Joe Biden was on track to do the kind of trust busting we needed to do in order to start getting prices down. He had already gotten inflation to around 2%. But Trump wanted 2 trillion and billionaire tax cuts and to get that he needed to raise taxes on you. So he did tariffs. Basically a national sales tax so he could pick your pocket and put the money in his pocket and the pockets of his billionaire buddies who bankrolled his campaign. Meanwhile he's gotten millions of dollars from the trusts Biden was going to bust. So you can imagine what happened to those investigations...

Affordability is a political problem and we aren't going to solve it by electing convicted felons with multiple credible rape accusations.

Comment Remember the same people scaring you with this (Score 1) 9

Are the same people who want put these back doors in your devices so they can monitor "criminals".

I'm not saying we ease off to Chinese, we got to keep that cold war going somehow or people are going to start trying to cut the fence budgets and redirect them to education and we can't have that now can we?

But maybe ask if you're the dog the tail is wagging.

Comment Even less competition now (Score 1) 69

I mean it's for streaming and you can live without that but you can expect prices to go up now. They will pay for this buyout by jacking up prices.

Sure you can sail the seven seas for Netflix but you can't do that for food. I mean you can but eventually you will probably get caught and thrown in prison...

Fun fact Joe Biden was in the process of breaking up several of the trusts that were artificially raising food prices. Like the egg producers that were colluding and the beef slaughterhouses of which there are only four viable ones left...

You can imagine what happened to that work after Biden lost the election. Meanwhile Donald Trump got 5 million from one of the beef slaughterhouse companies.

Oh and don't expect other big corporations to save you. They just Sue the Monopoly trusts every few years and get a chunk of money from them to make up the difference. They do not pass those costs savings on to you.

But hey, If you go to Starbucks the girl who hands you your coffee might say Merry Christmas. Seems like a fair trade for a 20% increase in your grocery bills every couple of years...

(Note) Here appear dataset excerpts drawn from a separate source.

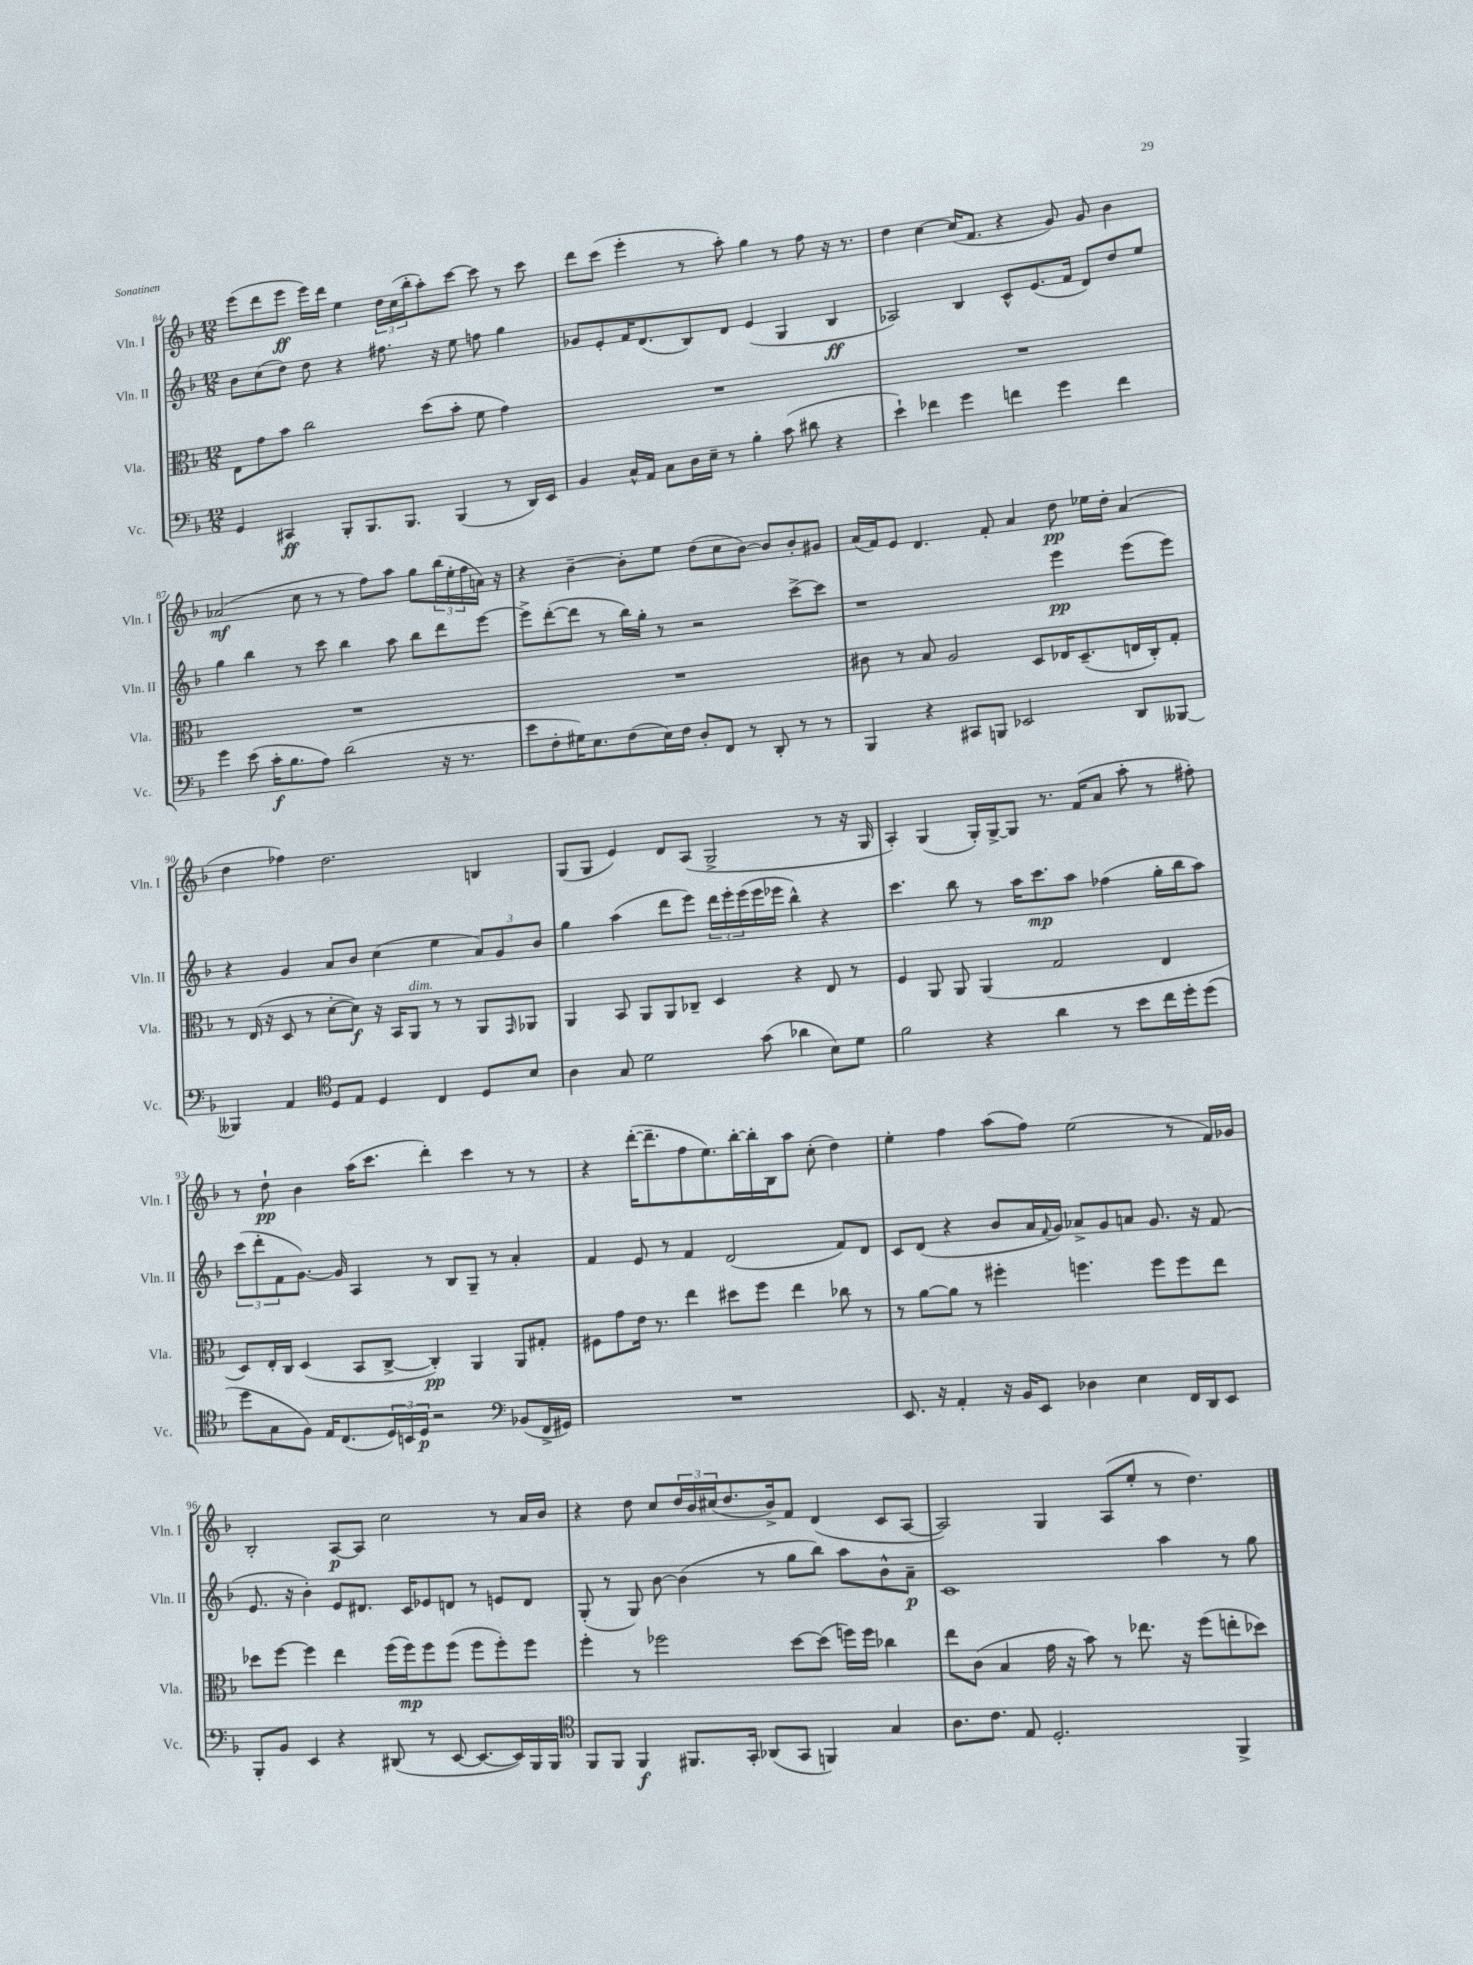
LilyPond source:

<<
\new StaffGroup <<
\new Staff = "s0" \with { instrumentName = "Vln. I" shortInstrumentName = "Vln. I" } {
    \clef treble \key f \major \numericTimeSignature \time 12/8
    e'''8( d'''8 e'''8\ff e'''16) d'''16 e''4 \tuplet 3/2 { d''16 c''16( bes''16-. } a''8-.) c'''8~ c'''8 r8 c'''8 |
    d'''8 c'''8( e'''4-. r8 a''8-.) g''4 r8 f''8 r16 r8. |
    d''4 c''4~ c''16( f'8. r4 g'8) g'8 bes'4 |
    aes'2\mf( c''8 r8 r8 f''8) a''8 g''8 \tuplet 3/2 { bes''16( e''16-. f''16 } a'16) r16 |
    r4 bes'4~-- bes'8-. e''8 d''8( c''8 bes'8~) bes'8 bes'8-. gis'8 |
    a'16( f'16) e'8 d'4. f'8-. a'4 d''8\pp ees''16 d''16-. a'4( |
    d''4 fes''4) d''2. b4 |
    g8( g8 e'4) d'8 a8( g2-> r8 r16 g16 |
    a4-.) g4( g16-.) g16~-> g8 r8. f'16( a'8 a''8-. r8 fis''8-.) |
    r8 d''8-!\pp bes'4 a''16( c'''8. d'''4-.) c'''4 r8 r8 |
    r4 d'''16~-.( d'''8.-- f''8 e''8.) bes''16~-. bes''16-. bes16 a''8 c''8-.( d''4) |
    e''4-. f''4 a''8( f''8) e''2( r8 f'16) ges'16 |
    bes2-. a8~\p a8 c''2 r8 a'16 bes'16 |
    r4 d''8 c''8 \tuplet 3/2 { d''16 bes'16 cis''16( } d''8. bes'16->) f'8 d'4( c'8 a8~ |
    a2) g4 a8( e''8-. r8 d''4.) \bar "|." |
}
\new Staff = "s1" \with { instrumentName = "Vln. II" shortInstrumentName = "Vln. II" } {
    \clef treble \key f \major \numericTimeSignature \time 12/8
    bes'8 c''8( d''8) d''8 r4 fis''8. r16 e''8 f''8 g''4 |
    ges'8 e'8-. f'16 d'8.( bes8) d'8 e'4( g4 bes4\ff |
    aes2) bes4 c'8-^ e'8.( f'16 d'8) d''8 e''8 |
    g''4 bes''4 r8 c'''8 bes''4 a''8 bes''8 d'''8 e'''8~ |
    e'''8-> d'''8~-.( d'''8 r8 bes''16) g''16-. r8 r2 c'''8~-> c'''8 |
    r1 e'''4\pp e'''8( e'''8) |
    r4 g'4 a'8 bes'8 c''4( e''4 \tuplet 3/2 { a'8) g'8 bes'8 } |
    g''4 a''4( d'''8 e'''8) \tuplet 3/2 { d'''16 e'''16-. e'''16( } e'''16 ees'''16 bes''4-^) r4 |
    c'''4. bes''8 r8 a''16 c'''8.\mp a''8 fes''4( g''16-. bes''16 a''8) |
    \tuplet 3/2 { c'''8( d'''8-. f'8 } g'8.~) g'16 a4 r8 bes8 g8-- r8 a'4-. |
    f'4 e'8 r8 f'4 d'2( f'8) d'8 |
    c'8 d'8( r4 bes'8 a'16 \appoggiatura { f'8 } g'16) aes'8-> g'8 a'8 g'8. r16 f'8( |
    e'8. r16 bes'4-.) e'8 dis'8. c'16 ees'8 d'8 r8 e'8 d'8 |
    g8-.( r8 g8) bes'8~ bes'4( r8 g''8 bes''8) a''8 bes'8-^ a'8--\p |
    c'1 a''4 r8 g''8 \bar "|." |
}
\new Staff = "s2" \with { instrumentName = "Vla." shortInstrumentName = "Vla." } {
    \clef alto \key f \major \numericTimeSignature \time 12/8
    e8 g'8 bes'8 c''2 d''8( bes'8-. f'8 g'4) |
    R1. |
    R1. |
    R1. |
    R1. |
    cis'8 r8 bes8 a2 d8 ees16 d8.--( e16 c16-.) g8-. |
    r8 e16( r16 d8 r8 d'8~-. d'8\f) r16 bes,16 a,8^\markup { \italic "dim." } r8 r8 a,8 \grace { g,16 } aes,8 |
    a,4 bes,8 a,8 a,8 ces8-- d4 r4 e8 r8 |
    f4 a,8 a,8 a,4( g2 e4 |
    d8) e16-. c16 d4( bes,8 c8~-> c4-.\pp) a,4 a,8 gis8-. |
    fis8 g'8 e'16 r8. e''4 dis''8 f''8 e''4 ces''8 r8 |
    r8 a'8~ a'8 r8 fis''4-. f''4. f''8 f''8 e''8 |
    des''8 f''8~ f''4 e''4 f''16( f''16\mp) f''8 f''8( f''8 f''8-.) f''8 |
    f''4-. r8 fes''2 d''8~ d''8( f''16) f''16 ces''4 |
    e''8 c'8( bes4 g'16 r16 bes'8) r8 ees''8. r16 f''8( e''8-. des''8) \bar "|." |
}
\new Staff = "s3" \with { instrumentName = "Vc." shortInstrumentName = "Vc." } {
    \clef bass \key f \major \numericTimeSignature \time 12/8
    g,4 cis,4\ff bes,,8-. bes,,8. bes,,8. bes,,4( r8 d,16) e,16 |
    bes,4 c16-^ a,16 c8 d16 e16-- r8 bes4-. c'8( dis'8 r4 |
    e'4-!) fes'4 g'4 f'4 g'4 f'4 |
    g'4 e'8( c'16-.\f bes8. a8) d'2( r16 r8. |
    e'8 f8-. gis16) e8. f8( e16) f16 d8-. f,8 r8 d,8-. r8 r8 |
    bes,,4 r4 cis,8 b,,8 ees,2 d,8 beses,,8~ |
    beses,,4 a,4 \clef tenor d8 e8 d4 c4 d8 bes8 |
    a4 g8 d'2 g'8( aes'4 bes8) d'8 |
    f'2 r4 a'4 r8 bes'8 c''16 d''16-. d''8( |
    d''8 g8 f8) e16 c8.( \tuplet 3/2 { d16) b,16 d16\p } r2 \clef bass bes,8( f,16-> gis,16) |
    R1. |
    e,8. r16 a,4-. r16 bes,16 e,8 des4 e4 f,16 d,16 e,8 |
    bes,,8-. bes,8 e,4 r4 dis,8( r8 e,8~ e,8.~ e,16) bes,,16 bes,,16 |
    \clef tenor f,8 f,8 f,4\f fis,8. g,16-. aes,8( g,8 f,4) g4 |
    a8. c'8. e8 d2.-. f,4-> \bar "|." |
}
>>
>>
\layout { \context { \Score currentBarNumber = #84 } }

Comment Swing voters are real (Score 2) 80

People change their minds all the time because they are wishy-washy. They're confused because they don't have a lot of good information available and they don't have the skills and training to parse what they do have.

So you can do a 6-week ad blitz and change 3 to 5% of The public's opinion on pretty much any issue which is more than enough in a winner-take-all first past the post voting system to win the election.

This is why musk gave Trump $250 million dollars right before the end of the election.